A great addition to any Mediterranean mezze, these delicious meatballs can be made with ground lamb or ground beef. You can also use cilantro or parsley instead of the chopped mint. Excellent with tatziki.
- 1 cup ground lamb
- 4 stalks green onions, chopped finely
- 2 tbs cooked long grain rice
- 2 tbs finely chopped fresh mint
- 1 tsp salt and pepper to taste
- 2 eggs, beaten
- oil for deep frying
- parsley for garnish
- In a bowl, combine ground lamb, green onions, rice, mint, salt and pepper. Use your hands to knead and mix.
- Roll mixture into 16 equal sized balls. If cooking later, you can wrap in plastic at this point and refrigerate for several hours.

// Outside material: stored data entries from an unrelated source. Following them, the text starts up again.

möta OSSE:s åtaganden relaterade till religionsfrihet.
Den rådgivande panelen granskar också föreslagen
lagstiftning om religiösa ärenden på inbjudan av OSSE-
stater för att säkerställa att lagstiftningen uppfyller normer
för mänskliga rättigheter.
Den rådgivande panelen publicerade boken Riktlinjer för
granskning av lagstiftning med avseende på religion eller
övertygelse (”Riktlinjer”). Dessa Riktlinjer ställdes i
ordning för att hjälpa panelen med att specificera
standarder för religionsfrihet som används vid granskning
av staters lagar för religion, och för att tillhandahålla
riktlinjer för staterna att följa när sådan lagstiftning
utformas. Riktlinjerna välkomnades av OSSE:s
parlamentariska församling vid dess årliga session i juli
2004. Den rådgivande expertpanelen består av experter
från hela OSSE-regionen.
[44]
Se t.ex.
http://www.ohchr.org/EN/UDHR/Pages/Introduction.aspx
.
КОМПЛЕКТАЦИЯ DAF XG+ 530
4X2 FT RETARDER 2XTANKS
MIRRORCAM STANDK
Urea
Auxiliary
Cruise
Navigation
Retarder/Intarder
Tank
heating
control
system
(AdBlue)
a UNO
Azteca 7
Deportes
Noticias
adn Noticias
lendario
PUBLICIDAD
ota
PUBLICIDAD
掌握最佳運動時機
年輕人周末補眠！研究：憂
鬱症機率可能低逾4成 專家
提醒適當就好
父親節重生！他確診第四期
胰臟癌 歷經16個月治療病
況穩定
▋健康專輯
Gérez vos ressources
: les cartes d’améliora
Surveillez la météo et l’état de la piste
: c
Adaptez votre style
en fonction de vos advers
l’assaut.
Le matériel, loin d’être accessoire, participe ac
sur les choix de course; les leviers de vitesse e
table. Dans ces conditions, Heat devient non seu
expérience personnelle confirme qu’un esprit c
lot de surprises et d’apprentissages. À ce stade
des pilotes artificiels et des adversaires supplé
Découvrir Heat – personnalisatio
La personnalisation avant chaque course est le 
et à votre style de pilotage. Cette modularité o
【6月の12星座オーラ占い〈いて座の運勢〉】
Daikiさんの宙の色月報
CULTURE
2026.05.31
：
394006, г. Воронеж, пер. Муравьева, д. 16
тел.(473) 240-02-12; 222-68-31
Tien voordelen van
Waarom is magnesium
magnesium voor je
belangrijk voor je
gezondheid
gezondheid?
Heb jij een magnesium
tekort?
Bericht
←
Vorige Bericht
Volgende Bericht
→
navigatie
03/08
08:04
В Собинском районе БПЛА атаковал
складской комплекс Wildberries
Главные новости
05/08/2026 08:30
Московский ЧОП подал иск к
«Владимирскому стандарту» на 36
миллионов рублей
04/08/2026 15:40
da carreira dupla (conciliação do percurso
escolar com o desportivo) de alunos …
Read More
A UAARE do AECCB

- Put meatballs in a saute pan or skillet in one layer. Pour enough boiling water to cover (about 2 inches of water). Boil then reduce heat to low and simmer for 20 – 25 minutes. You can cut one open to check if cooked. Remove with a slotted spoon and drain on a plate lined with paper towels.
- Heat oil in a pan to 350F. Using 2 forks or a pair of tongs, dip meatballs in egg making sure it is covered all over. Drain any excess egg then add to oil in batches.
- Cook for 5 – 6 minutes or until brown and crisp all over. Keep turning to cook evenly. Serve hot and garnish with parsley.